Annie was out of town, but the rest of us made big plans to take the birthday girl to Culvers where she enjoys Root beer and cheeseburgers. I knew the frigid temperature and biting wind could be a factor in our scheme, but I guess I didn’t realize how much. In the end, we actually made three attempts to get her from the warmth of the Christian Homestead into my waiting car, but she howled in protest each time we ventured outdoors. We compromised by bringing A & W to her.
Josh, a CNA who has actually worked a few shifts at the Homestead, noted like a sage that you often don’t know what a person with Alzheimer’s actually wants and needs – but when you do know, well, of course, you try to meet those desires. And we knew. She wanted to stay inside…where it’s warm.
She’s always been a smart lady.
And that never really stops, even though nowadays she can’t have a conversation with me about the latest book she’s read (she used to devour novels) or pontificate about what’s going on in the Nation’s Capital (she was once the definition of a political junkie).
Anyway, as I think about her 84 years on planet earth, and my years with her, one lesson in particular stands out:
It was late 1982 or 1983 – I was a new Christian, home from recently resigning at West Point and growing in my newfound faith at the Antioch Evangelical Free Church. The following year I would head to the U of I to pursue a business degree, but for now I was working days at a factory in Addison, Illinois and spending much of the evenings at a Bible study or hanging out with other single adults from our church.
One night I came home at about 10 p.m., relatively late in light of the fact that I would be getting up around 4:30 or 5 the next morning for work. Dad had gone to sleep, but she was up, surely waiting for me, and when I walked in, she asked me how my day had been.
“Fine,” I said curtly, “but I can’t talk now – I haven’t read my Bible yet, and I’m committed to the daily quiet time.” And I was off to my room…to do the most important thing.
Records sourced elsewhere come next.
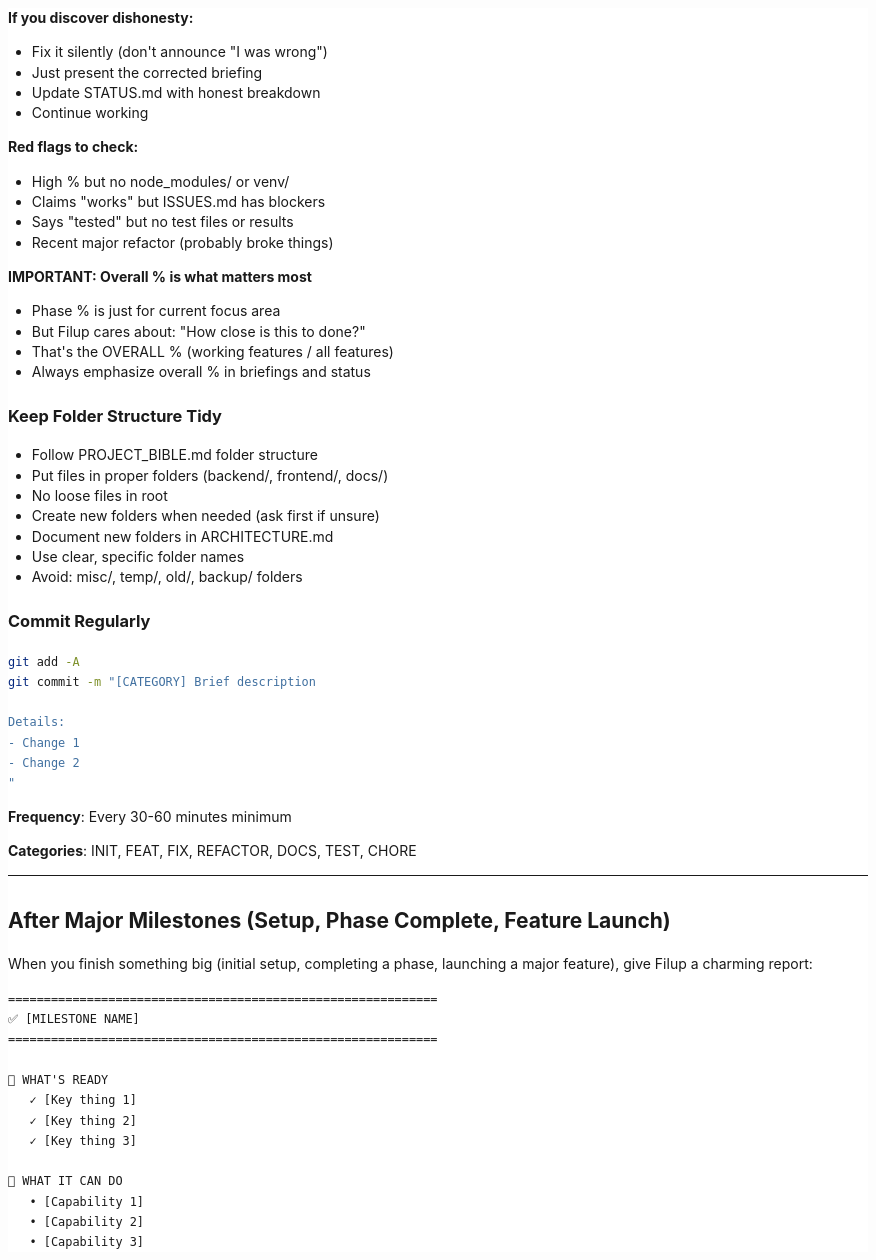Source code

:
 ```
```

**If you discover dishonesty:**
- Fix it silently (don't announce "I was wrong")
- Just present the corrected briefing
- Update STATUS.md with honest breakdown
- Continue working

**Red flags to check:**
- High % but no node_modules/ or venv/
- Claims "works" but ISSUES.md has blockers
- Says "tested" but no test files or results
- Recent major refactor (probably broke things)

**IMPORTANT: Overall % is what matters most**
- Phase % is just for current focus area
- But Filup cares about: "How close is this to done?"
- That's the OVERALL % (working features / all features)
- Always emphasize overall % in briefings and status

### Keep Folder Structure Tidy
- Follow PROJECT_BIBLE.md folder structure
- Put files in proper folders (backend/, frontend/, docs/)
- No loose files in root
- Create new folders when needed (ask first if unsure)
- Document new folders in ARCHITECTURE.md
- Use clear, specific folder names
- Avoid: misc/, temp/, old/, backup/ folders

### Commit Regularly
```bash
git add -A
git commit -m "[CATEGORY] Brief description

Details:
- Change 1
- Change 2
"
```

**Frequency**: Every 30-60 minutes minimum

**Categories**: INIT, FEAT, FIX, REFACTOR, DOCS, TEST, CHORE

---

## After Major Milestones (Setup, Phase Complete, Feature Launch)

When you finish something big (initial setup, completing a phase, launching a major feature), give Filup a charming report:

```
============================================================
✅ [MILESTONE NAME]
============================================================

📂 WHAT'S READY
   ✓ [Key thing 1]
   ✓ [Key thing 2]
   ✓ [Key thing 3]

🎯 WHAT IT CAN DO
   • [Capability 1]
   • [Capability 2]
   • [Capability 3]
```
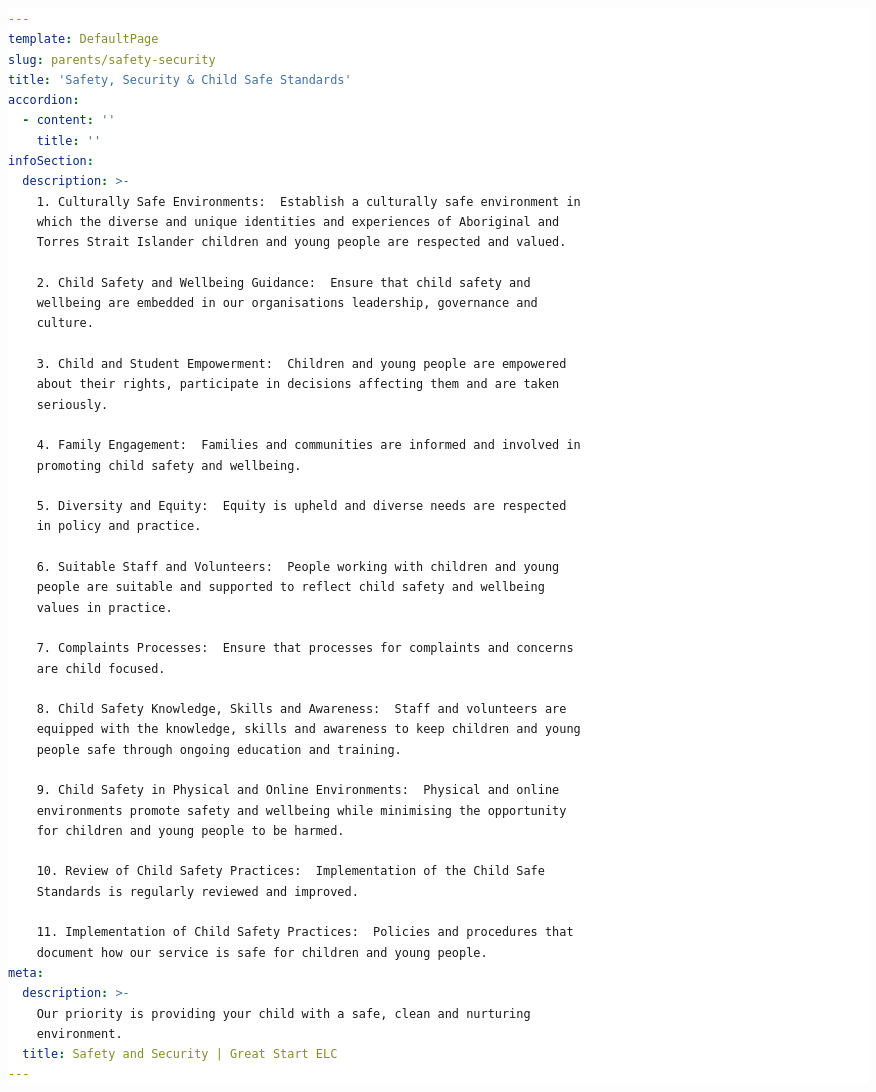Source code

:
 ```yaml
---
template: DefaultPage
slug: parents/safety-security
title: 'Safety, Security & Child Safe Standards'
accordion:
  - content: ''
    title: ''
infoSection:
  description: >-
    1. Culturally Safe Environments:  Establish a culturally safe environment in
    which the diverse and unique identities and experiences of Aboriginal and
    Torres Strait Islander children and young people are respected and valued.

    2. Child Safety and Wellbeing Guidance:  Ensure that child safety and
    wellbeing are embedded in our organisations leadership, governance and
    culture.

    3. Child and Student Empowerment:  Children and young people are empowered
    about their rights, participate in decisions affecting them and are taken
    seriously.

    4. Family Engagement:  Families and communities are informed and involved in
    promoting child safety and wellbeing.

    5. Diversity and Equity:  Equity is upheld and diverse needs are respected
    in policy and practice.

    6. Suitable Staff and Volunteers:  People working with children and young
    people are suitable and supported to reflect child safety and wellbeing
    values in practice.

    7. Complaints Processes:  ​Ensure that processes for complaints and concerns
    are child focused.

    8. Child Safety Knowledge, Skills and Awareness:  Staff and volunteers are
    equipped with the knowledge, skills and awareness to keep children and young
    people safe through ongoing education and training.

    9. Child Safety in Physical and Online Environments:  Physical and online
    environments promote safety and wellbeing while minimising the opportunity
    for children and young people to be harmed.

    10. Review of Child Safety Practices:  ​Implementation of the Child Safe
    Standards is regularly reviewed and improved.

    11. Implementation of Child Safety Practices:  ​Policies and procedures that
    document how our service is safe for children and young people.
meta:
  description: >-
    Our priority is providing your child with a safe, clean and nurturing
    environment.
  title: Safety and Security | Great Start ELC
---
```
I thought no more of it, that is, until the next day, when I came home from work and found a note on the desk in my bedroom. Though I don’t have the letter she wrote today, the thought behind it is as fresh as the day she wrote it.
“Rog, I appreciate your desire to read the Bible. It seems like that is something a good Christian should do. But in the future, you might want to also consider something the Bible itself teaches, words of one of my favorite passages of Scripture…”
You know what she wrote out, right?
That afternoon on the desk in my bedroom in our duplex at 650 North Avenue, I found the immortal words from Paul the Apostle to the church at Corinth. She wrote out the whole of 1 Corinthians 13. I’ll just give you the first part:
“If I speak in the tongues of men and of angels, but have not love, I am only a resounding gong or a clanging cymbal. If I have the gift of prophecy and can fathom all mysteries and all knowledge, and if I have a faith that can move mountains, but have not love, I am nothing. If I give all I possess to the poor and surrender my body to the flames, but have not love, I gain nothing. Love is patient, love is kind. It does not envy, it does not boast, it is not proud.”
1 Corinthians 13:1 – 4 (NIV)
And after reading her note that day, I like to think that maybe, just maybe…I’ve never been the same.
Anyway, Happy Birthday Mom. Thanks for everything. Let’s keep warm, huh?